“You have no part or share in this ministry, because your heart is not right before God.”
~Acts 8:21 (NIV).
In this account of Acts, Peter and John had just laid hands on some believers and they received the Holy Spirit (Acts 8:17). A man given to power, Simon the Sorcerer, who had only recently become baptised himself, saw this take place—the receipt of power from heaven—and instinctively offered money for this same apostolic power, that of laying-on-of-hands.
Besides the fact that the gifts of God are only bequeathed by him and him alone, usually through an apostolic agent, Simon was deluded. He couldn’t recognise that God’s power needs an appropriate place to rest; that it cannot rest in a vessel foreign to the spirit and intent of God.

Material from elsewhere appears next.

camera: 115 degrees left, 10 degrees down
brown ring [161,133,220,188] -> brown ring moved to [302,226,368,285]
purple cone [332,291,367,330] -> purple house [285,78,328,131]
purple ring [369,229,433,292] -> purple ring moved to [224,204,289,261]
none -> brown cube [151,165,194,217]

Peter—as we’ve come to expect of apostles—saw right through Simon: “I see that you are full of bitterness and captive to sin” (Acts 8:23). And this is the vital clue to the motive of Simon’s to be blessed with this gift of God—he wouldn’t have had the desire nor the capacity to use it appropriately i.e. in the selfless way of love according to the perfect will of God.
And this is what separates effective ministers of God from the less effective, particularly those ineffective, even those worse still destroying the work of God in their supposed ‘ministry for God,’ rendering such work an utter blasphemy.

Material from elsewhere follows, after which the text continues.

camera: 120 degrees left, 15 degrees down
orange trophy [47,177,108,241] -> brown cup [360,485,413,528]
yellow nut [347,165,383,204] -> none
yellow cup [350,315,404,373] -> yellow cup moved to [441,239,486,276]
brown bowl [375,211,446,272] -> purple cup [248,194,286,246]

These are still strangled somewhat by their own unreconciled bitterness’s and are still therefore captive to sin—not that we all aren’t. Effective ministers for Christ, however, are always cognisant of the depth of their sinfulness, such that the otherwise rampant power of sin is replaced somewhat with a power that comes from God—the power of confession. This is power that agrees with God as far as our human limitations are concerned, unto needing his sanctifying and continual Presence in our lives. [1]

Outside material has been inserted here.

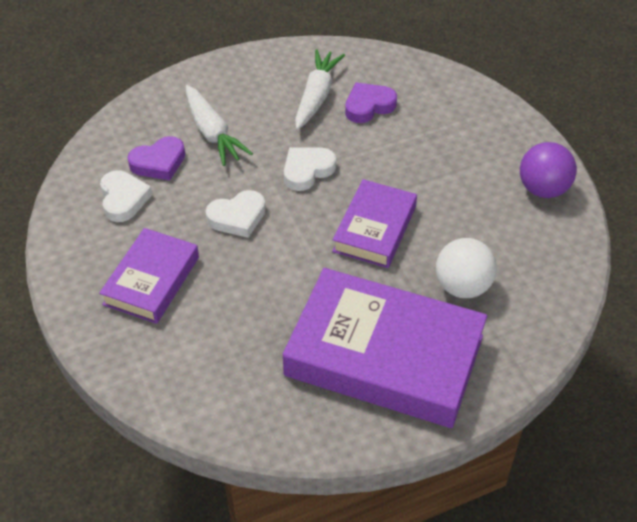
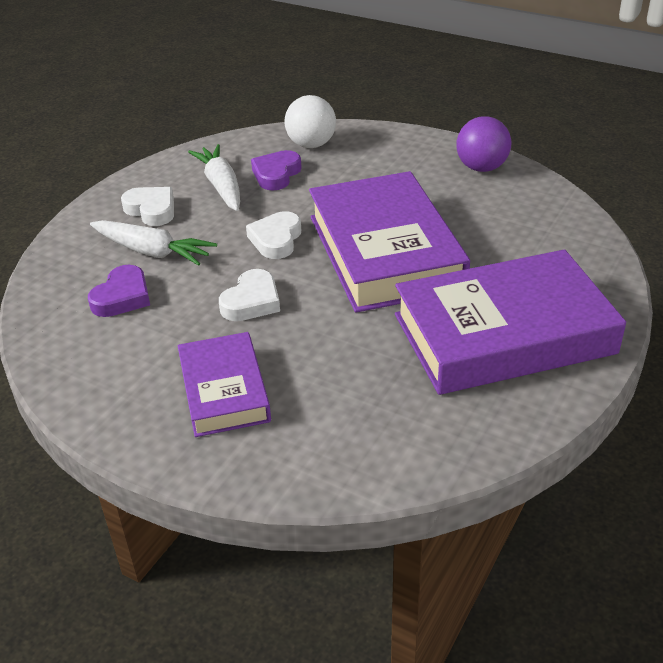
camera: 35 degrees left, 10 degrees down
white heart [100,170,152,222] -> white heart moved to [121,187,174,226]
purple book [332,179,417,268] -> purple book [309,171,470,312], size x1.79
white ball [436,238,497,298] -> white ball moved to [285,95,336,148]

What is it that qualifies us to minister in the name of God? What is it in our hearts that causes us to be qualified where others aren’t? What fruit of repentance do we enter into, initially and continually? What colours and shapes our ministry efforts; God’s Spirit or ourselves?—i.e. our confession or our bitterness’s and captivity (still) to sin.
What ministry do we peddle—a truth ministry besides any personal cost or a false-teaching ministry conformed to the wiles of the situation and day?
A never-ending condition of our ministry is the heart of, or for, God. This is a Spiritual heart, the seat of right and just intentions, and of trust and obedience, no matter the level of personal discomfort, pain or even death.
© 2010 S. J. Wickham.
Reference:
[1] Dr. Henry Cloud & Dr. John Townsend, Boundaries – When to Say YES, When to Say NO, to Take Control of Your Life (Sydney, Australia: Strand Publishing, 1992), p. 87.